QUELQUES NOTES
- Boris Pasternak est né en 1890; il publia ses premiers poèmes en 1913. Très violemment attaqué pendant une dizaine d'années par les littérateurs officiels, proclamé en 1934 « le plus grand poète de l'U.R.S.S. " ; garda cependant mauvais caractère à l'égard de l'État; interdit en U.R.S.S. en 1946.
-« Vous n'aurez aucune efficacité en agissant comme vous faites! » me disent certains. Je ne peux accepter l'idée d'"efficacité"; un acte de l'Esprit ne doit avoir d'autre origine, d'autre moyen, d'autre but, d'autre appui que l'Esprit.
-« Vous vous contraignez à de trop grands sacrifices », me disent d'autres. Cela n'est pas vrai: connaissant une vingtaine de langues dites « étrangères », je gagne très bien, donc injustement, ma vie dans une époque où règne la misère; je serais le dernier des derniers si je gardais pour moi cette chance; cette chance est le bien de tous les autres travailleurs et non pas ma propriété.
-« Nous sommes prêts à vous pardonner vos erreurs passées et à fêter votre retour parmi nous; nous ne voulons pas que vous soyez si malheureux ! », me suggèrent quelques séducteurs. Mes « erreurs passées » furent de refuser avec obstination toute trahison envers les idées authentiques d'extrême-gauche qui furent, sont et resteront les miennes; je suis fier de ces « erreurs » et je m'y tiendrai.
Je me suis donné bien du mal, il y a deux ans, pour obtenir que les malins et les couards me condamnent; je conterai quelque jour combien je dus me démener pour être admis à figurer, deux mois après tous les autres, sur la « liste noire des écrivains ». Et j'irais maintenant perdre cet avantage?
- Trois de ces poèmes furent publiés en 1943 dans la « Nouvelle Revue Française" du regretté Drieu La Rochelle.

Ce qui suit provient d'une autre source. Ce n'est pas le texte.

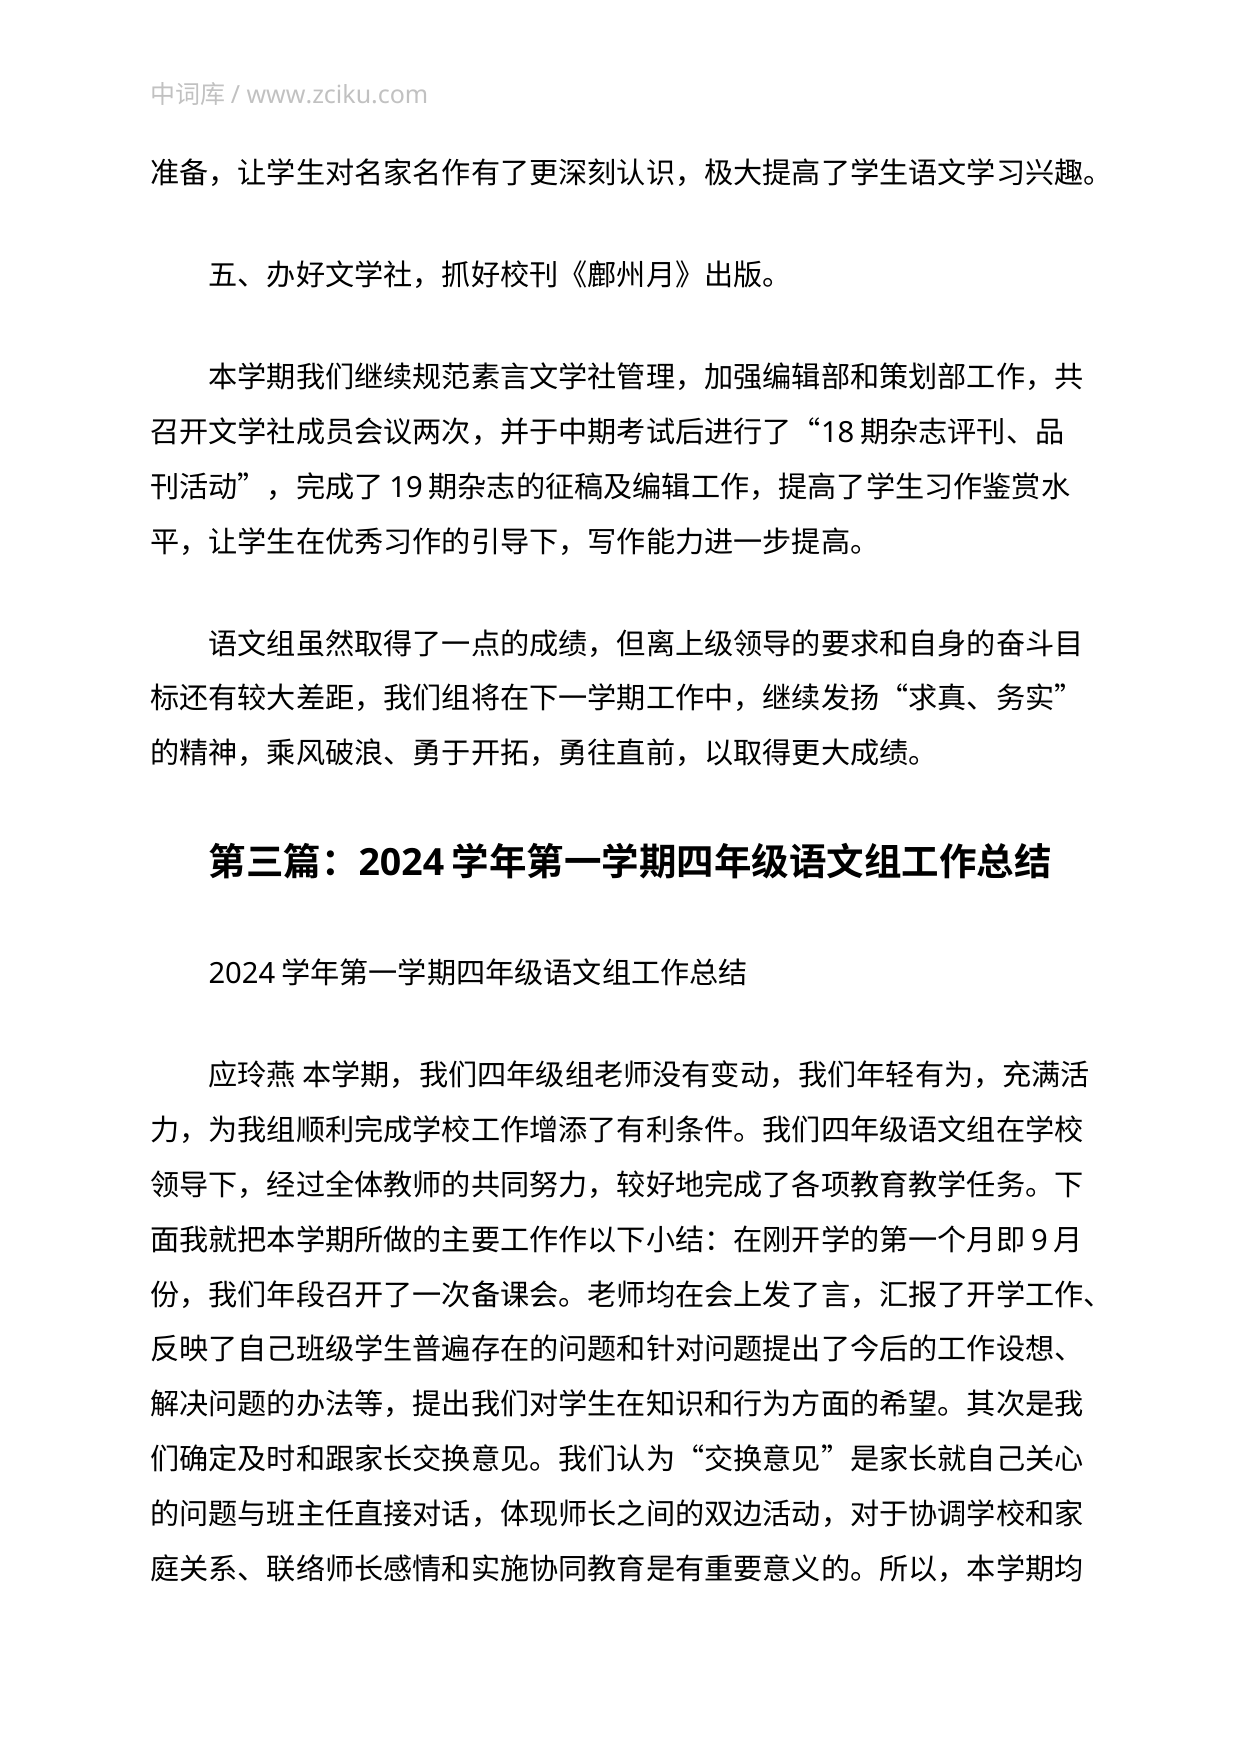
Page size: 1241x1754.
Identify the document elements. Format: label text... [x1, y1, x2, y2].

text 2024学年第一学期四年级语文组工作总结 [150, 949, 1090, 992]
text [150, 150, 1090, 192]
text 本学期我们继续规范素言文学社管理，加强编辑部和策划部工作，共召开文学社成员会议两次，并于中期考试后进行了“18期杂志评刊、品刊活动”，完成了19期杂志的征稿及编辑工作，提高了学生习作鉴赏水平，让学生在优秀习作的引导下，写作能力进一步提高。 [150, 353, 1090, 561]
text 五、办好文学社，抓好校刊《鄜州月》出版。 [150, 252, 1090, 294]
text 语文组虽然取得了一点的成绩，但离上级领导的要求和自身的奋斗目标还有较大差距，我们组将在下一学期工作中，继续发扬“求真、务实”的精神，乘风破浪、勇于开拓，勇往直前，以取得更大成绩。 [150, 620, 1090, 772]
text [150, 1051, 1090, 1588]
text 第三篇：2024学年第一学期四年级语文组工作总结 [150, 832, 1090, 886]
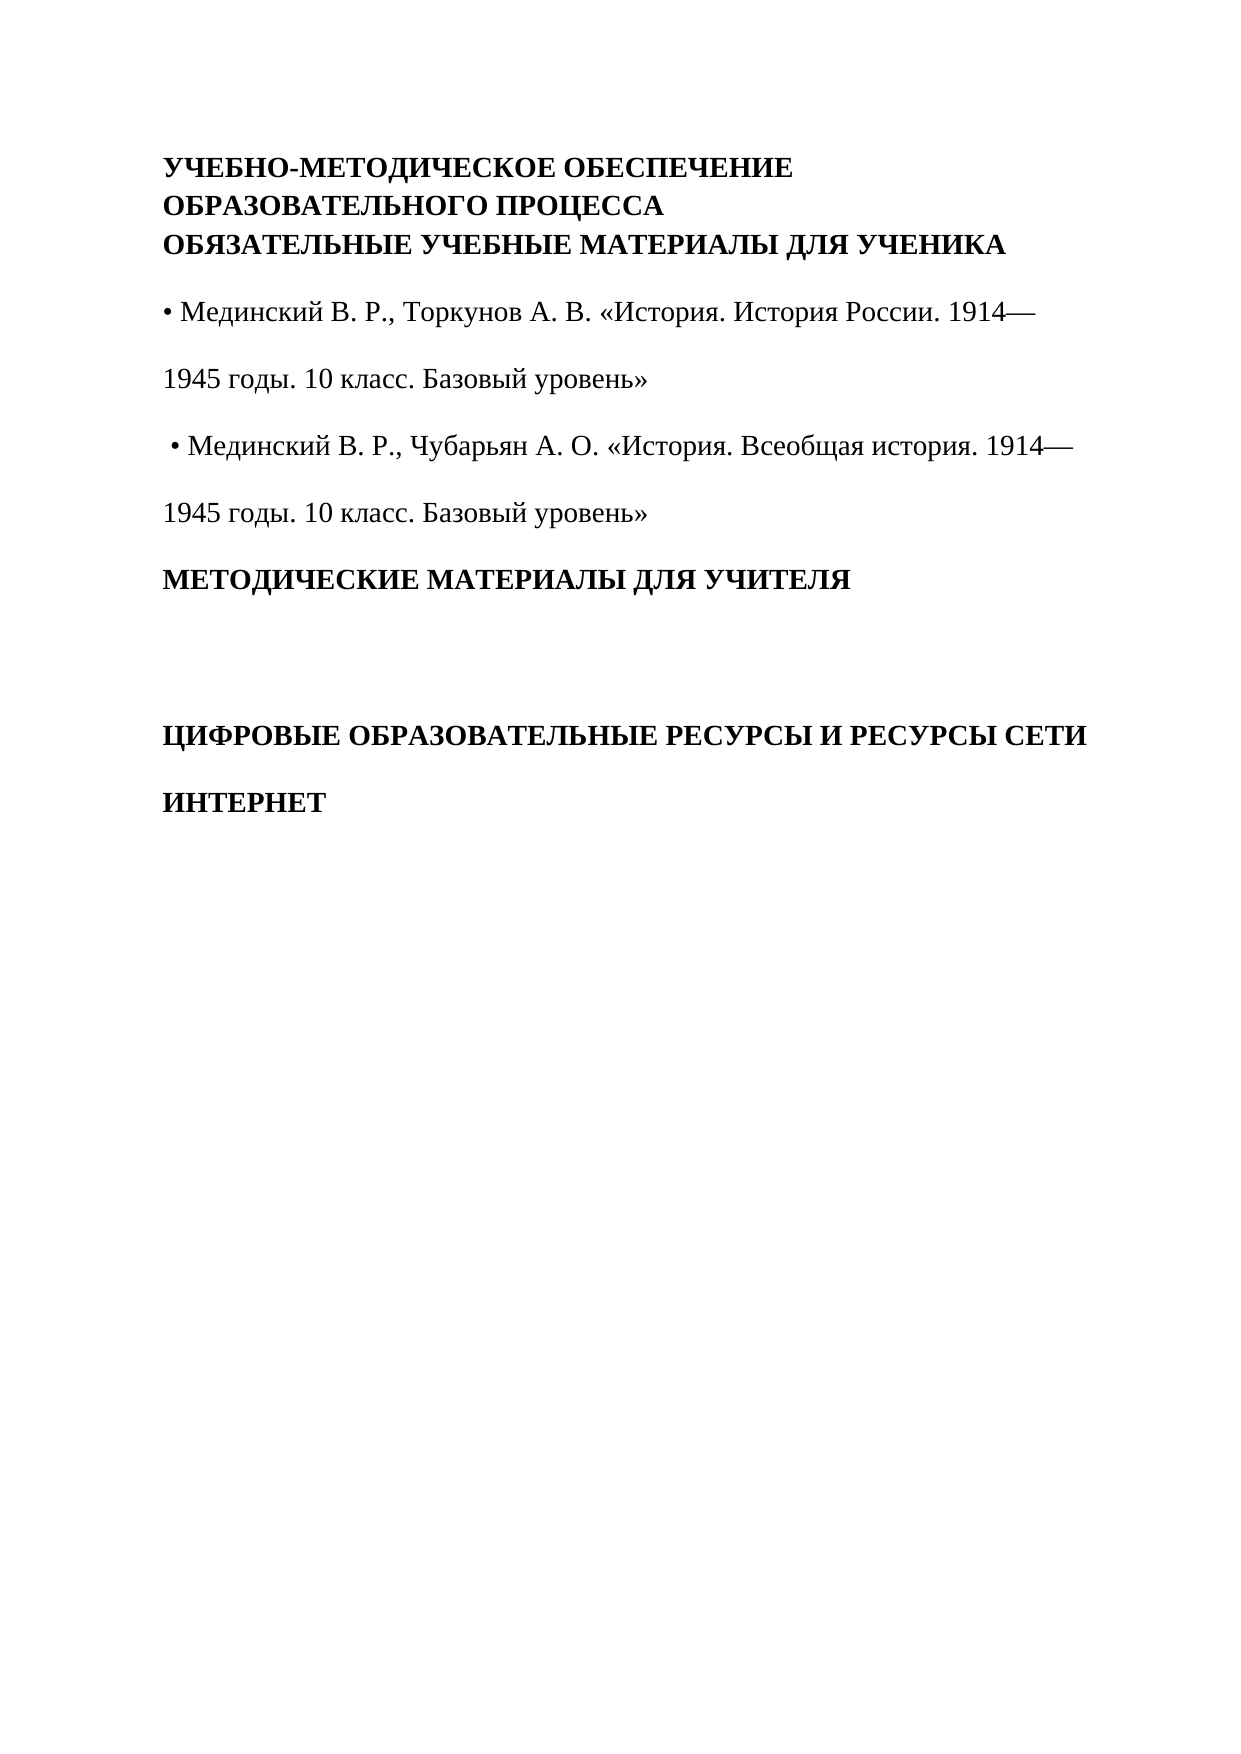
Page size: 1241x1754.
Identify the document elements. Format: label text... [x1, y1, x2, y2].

text УЧЕБНО-МЕТОДИЧЕСКОЕ ОБЕСПЕЧЕНИЕ ОБРАЗОВАТЕЛЬНОГО ПРОЦЕССА [162, 150, 1090, 222]
text • Мединский В. Р., Торкунов А. В. «История. История России. 1914—1945 годы. 10 класс. Базовый уровень» • Мединский В. Р., Чубарьян А. О. «История. Всеобщая история. 1914—1945 годы. 10 класс. Базовый уровень» [162, 294, 1090, 529]
text ЦИФРОВЫЕ ОБРАЗОВАТЕЛЬНЫЕ РЕСУРСЫ И РЕСУРСЫ СЕТИ ИНТЕРНЕТ [162, 718, 1090, 818]
text ОБЯЗАТЕЛЬНЫЕ УЧЕБНЫЕ МАТЕРИАЛЫ ДЛЯ УЧЕНИКА [162, 227, 1090, 261]
text МЕТОДИЧЕСКИЕ МАТЕРИАЛЫ ДЛЯ УЧИТЕЛЯ [162, 562, 1090, 596]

Je profite de l'occasion qui m'est offerte pour dire que cet homme, dont les idées étaient diamétralement opposées aux miennes, fut et est mon ami. Je n'ai pas eu le privilège d'une belle éducation bourgeoise et je n'ai jamais pu apprendre que le devoir du citoyen est de vouloir la mort de qui ne pense pas exactement comme lui; j'exprime ici publiquement mon regret de n'avoir pas donné de plus grandes marques d'affection, pendant qu'il en était encore temps, à cet homme que guettait un sort injuste.
A propos de Boris Pasternak je publiai en 1943, dans cette même « Nouvelle Revue Française » quelques pages où je témoignai d'une certaine dilection pour la Russie stalinienne. Que les prolétaires russes ne me le reprochent pas: ce n'était de ma part que recette pour accroître un danger; j'étais cette année-là sans cesse ridiculement menacé par de ridicules manieurs de revolvers; il me parut excellent d'être davantage menacé et de publier très exactement ce qu'on voulait le plus interdire. J'espère bien continuer toujours ainsi; ce siècle de terreurs est un siècle miraculeux pour qui justement se rit des terreurs. Messieurs les inventeurs de dangers, je suis d'avance votre client.